Last week, China’s Information Office of the State Council issued a white paper on foreign aid while in the U.S. government forces were massing for the 2012 budget battle. China said its foreign aid has “increased rapidly,” growing by nearly 30% a year since 2004, and indicated its intention to “strengthen foreign aid in the fields of agriculture, infrastructure, education, healthcare, human resources and clean energy.” In the U.S., proponents of foreign aid are fighting to hold back cuts, hoping to at best keep spending levels steady.
In its discussion of the distribution of foreign aid, the white paper places agriculture at the top. “China makes agriculture, rural development and poverty reduction in developing countries priorities of its foreign aid,” the white paper states. It talks about building farms and agro-technology demonstration centers, constructing irrigation and water-harvesting systems, supplying agriculture machinery and farm implements, dispatching agriculture experts to spread knowledge of new technologies, and providing agricultural training in the recipient countries.
And the paper says this: “China has been increasing its aid for agriculture and grain production in particular.

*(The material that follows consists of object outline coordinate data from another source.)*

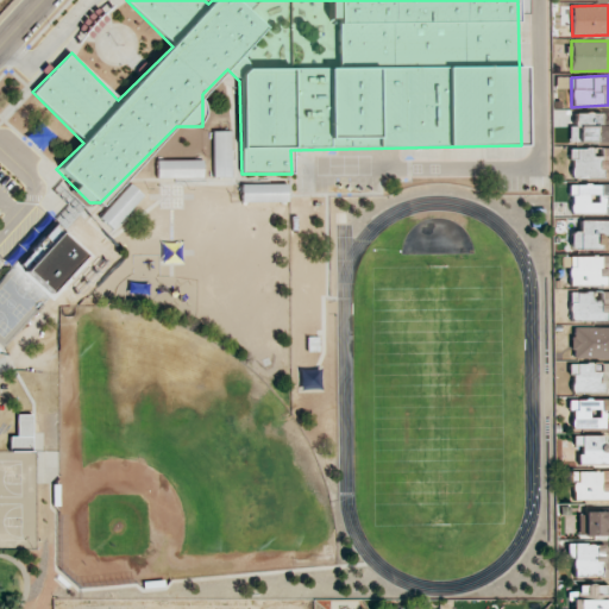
[(608,142),(608,126),(601,126),(601,113),(575,113),(575,126),(570,126),(569,142),(608,142)]
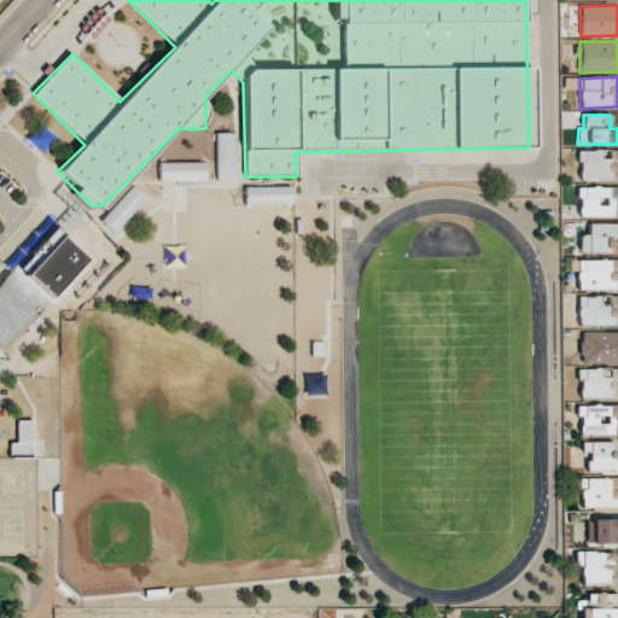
[(216,180),(234,180),(233,133),(215,133),(216,180)]
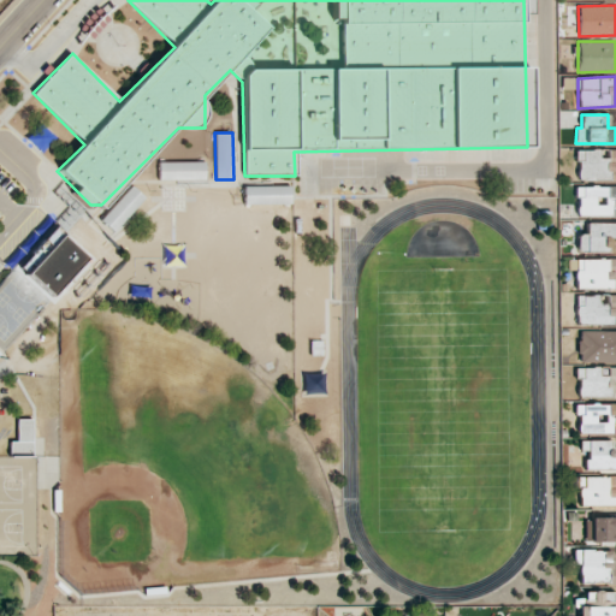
[(615,179),(615,149),(578,149),(578,179),(615,179)]
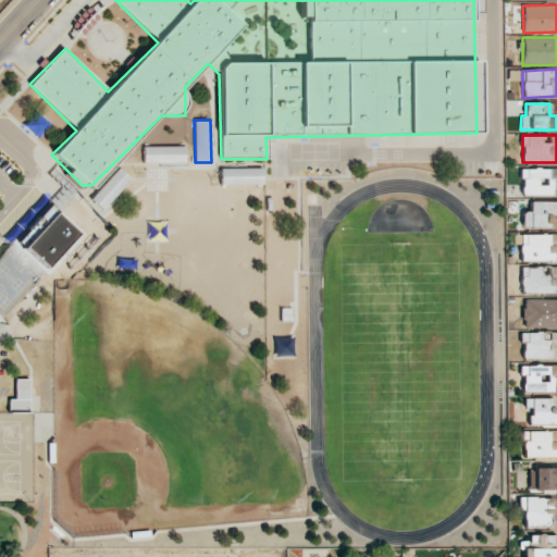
[(185,146),(143,147),(143,163),(185,162),(185,146)]
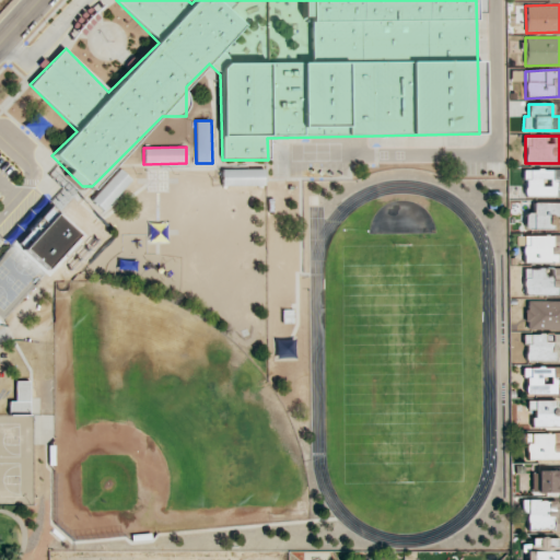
[(91,200),(103,211),(132,181),(120,168),(91,200)]
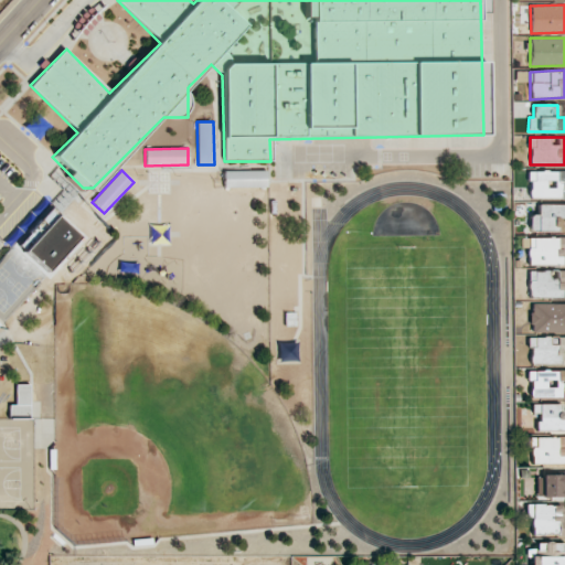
[(266,170),(223,171),(224,189),(266,188),(266,170)]
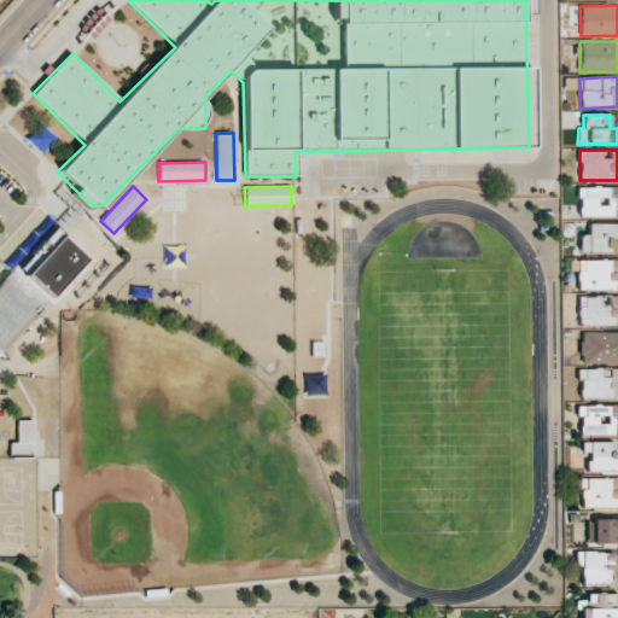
[(579,217),(617,215),(617,186),(578,187),(579,217)]
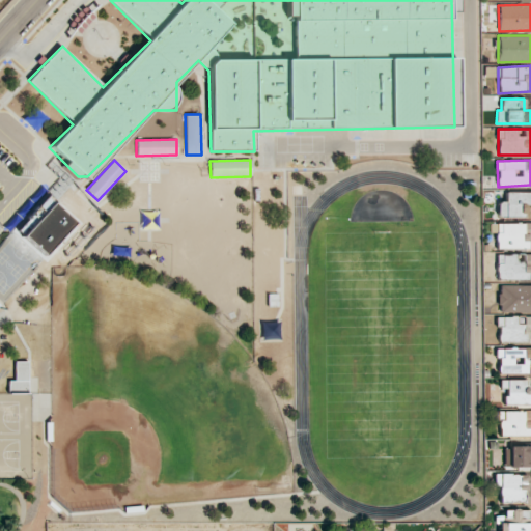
[(499,201),(499,217),(525,218),(526,204),(530,204),(530,192),(505,192),(505,202),(499,201)]
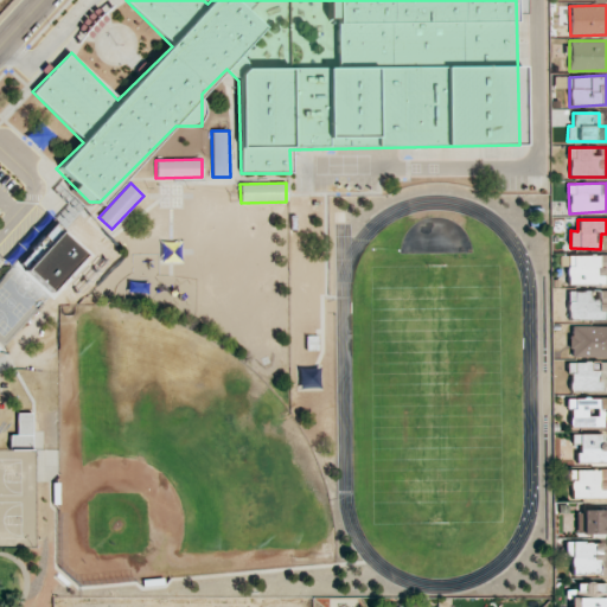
[(606,255),(568,255),(567,285),(606,285),(606,255)]
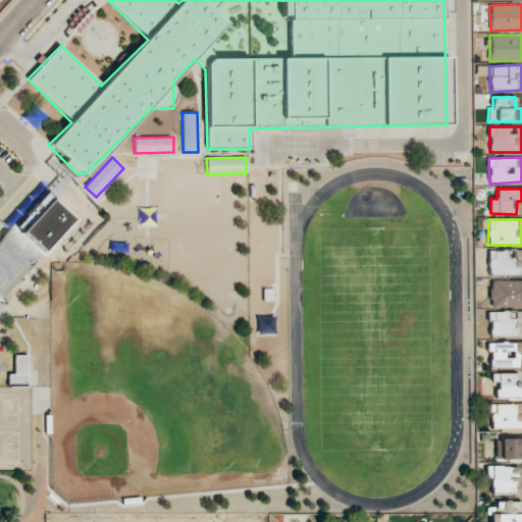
[(521,249),(488,251),(489,276),(521,274),(521,249)]
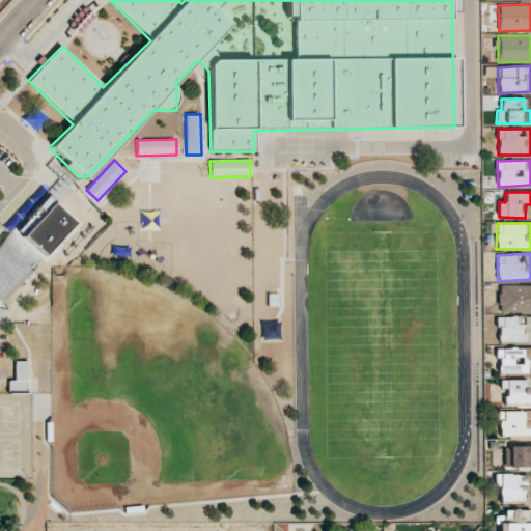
[(530,285),(499,285),(499,312),(530,312),(530,285)]
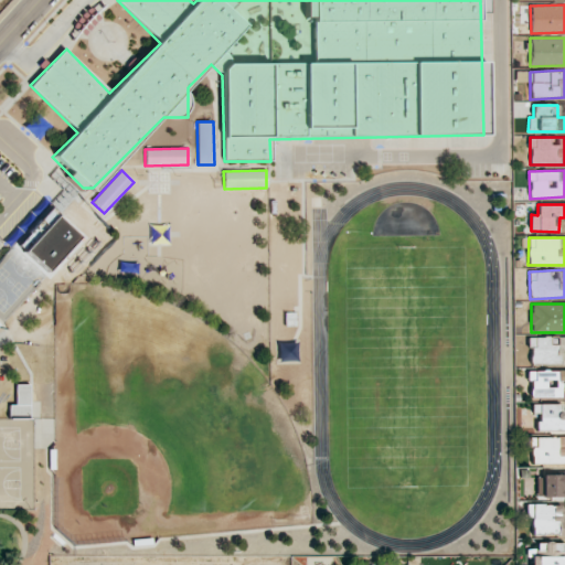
[(528,338),(528,347),(531,347),(531,363),(564,363),(564,337),(557,338),(557,345),(548,345),(548,338),(528,338)]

In recent years, food security has become a global issue.”
This realization – food security has become a global issue -- is fighting for broad acceptance in the U.S. government. In its Feed the Future initiative, the Obama administration has made ending hunger through agriculture development a top foreign policy priority. It is an initiative that takes a longer view, focusing on the importance of the smallholder farmers of the developing world in increasing production and contributing to the global food supply, which is coming under greater strains from rising world population and the rising prosperity of that population. But this long-term vision is threatened by the immediate focus on cutting government spending.
This isn’t to say that China is a model giver of foreign aid. Far from it. The white paper didn’t disclose funding levels – neither overall annual totals nor specific country amounts -- other than saying that by the end of 2009, the Communist government had provided a total of nearly $39 billion in foreign aid. That puts it far behind the U.S., which has been the world leader in total amounts of foreign assistance of all kind, be it development aid or emergency relief.

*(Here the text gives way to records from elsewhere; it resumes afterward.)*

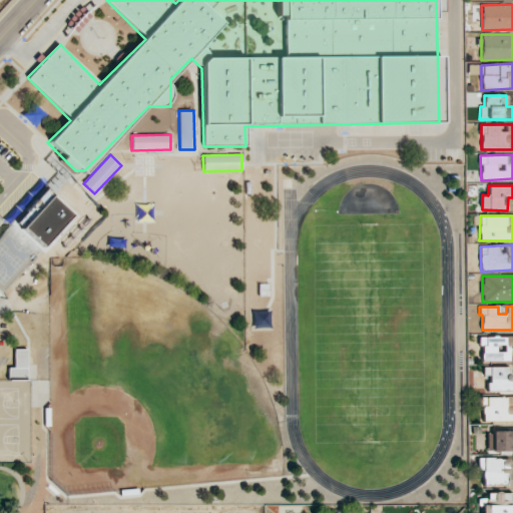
[(512,336),(479,337),(479,346),(482,346),(482,362),(512,361),(512,336)]
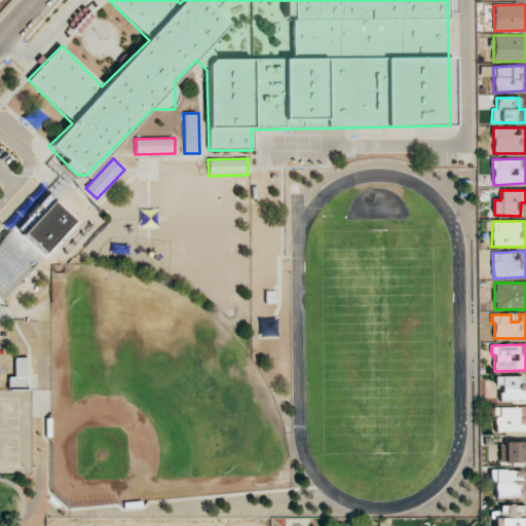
[(8,389),(28,390),(29,359),(14,358),(14,377),(9,377),(8,389)]
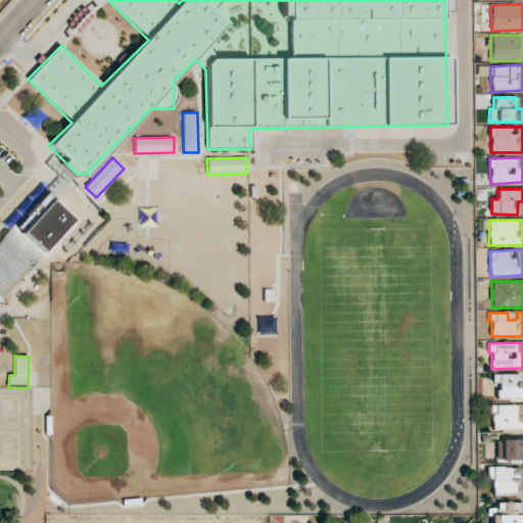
[(498,398),(522,397),(522,386),(520,387),(519,374),(492,375),(492,382),(497,382),(498,398)]
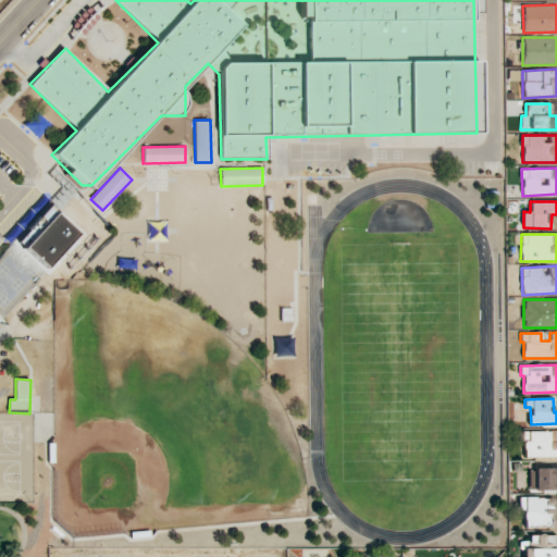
[(523,458),(556,457),(556,430),(522,431),(523,458)]
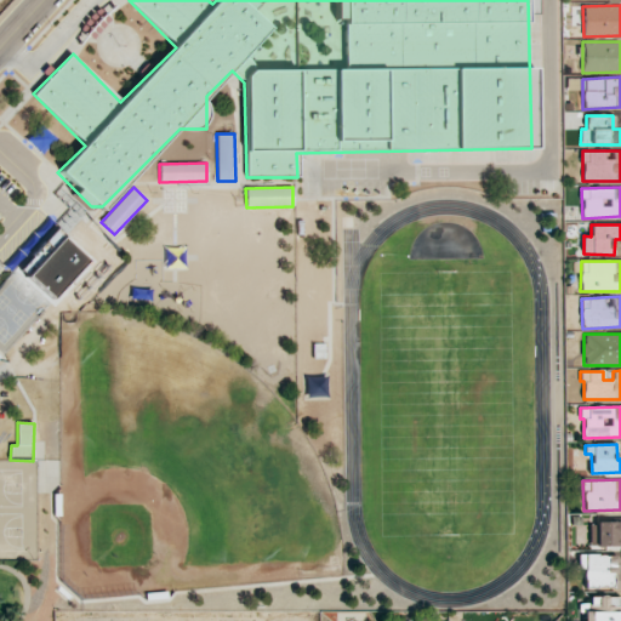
[(620,520),(591,520),(591,546),(620,546),(620,520)]
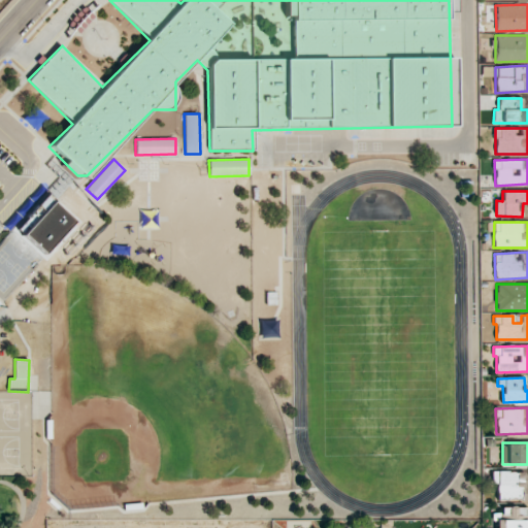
[(527,500),(527,486),(526,487),(527,472),(492,471),(491,485),(497,485),(497,500),(527,500)]
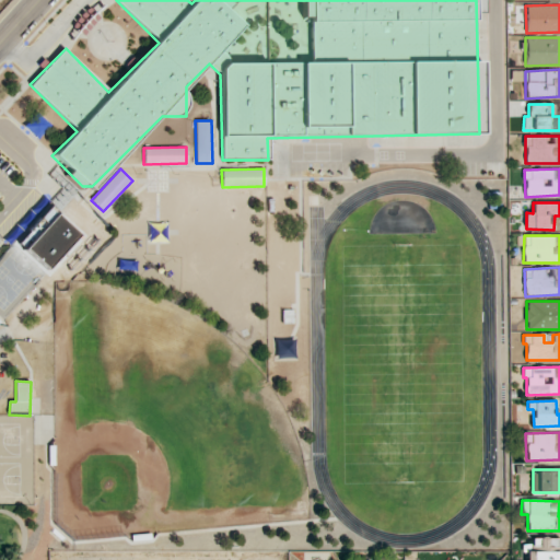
[(528,559),(559,559),(559,551),(558,551),(558,538),(528,538),(528,559)]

The white paper proclaimed that a basic feature of China’s foreign aid policy is “imposing no political conditions.” That is as it should be: aid is aid, not a political cudgel. But China’s aid remains blind to the political and social forces in the recipient countries. China gives significant assistance and investment to a number of repressive governments, increasing its political and business positions in those countries.
Also, on the agriculture front, it remains to be seen whether China has a more selfish interest in Africa than resolving that continent’s hunger crisis. For the issue of global food security is also very much a China issue. After engineering a successful agriculture transformation in past decades, bringing many of its people out of hunger, China is facing limits on its own arable land and water. That has the country looking elsewhere for food production, particularly Africa.
The white paper said that by the end of 2009, “China had aided 221 agricultural projects in other developing countries – 35 farms, 47 agro-technology experiment and promotion stations, 11 animal husbandry projects, 15 fisheries projects, 47 farmland-irrigation and water-conservancy projects, and 66 other types of agricultural projects.” And it has pledged to do more, including dispatching thousands of agriculture technicians to developing countries.
We will know in coming years whether the fruits of these efforts will remain in those recipient countries or make their way back to China. Many in Africa are wondering whether countries like China, India, Saudi Arabia and others accumulating land on the continent see Africa’s soil, sun and water as natural resources to extract and export, like oil. Are these aid projects and investments to boost production in Africa meant to feed Africans, or to feed Chinese back home?
The white paper doesn’t answer that question. But it does make this clear: food security has become a global issue. It should be a top priority in budgets everywhere – be they in Beijing or Washington DC.

As an African professional working on food security and foreign assistance, I am both outraged and inspired! Roger, you provide very balanced, insightful thoughts. Keep it up!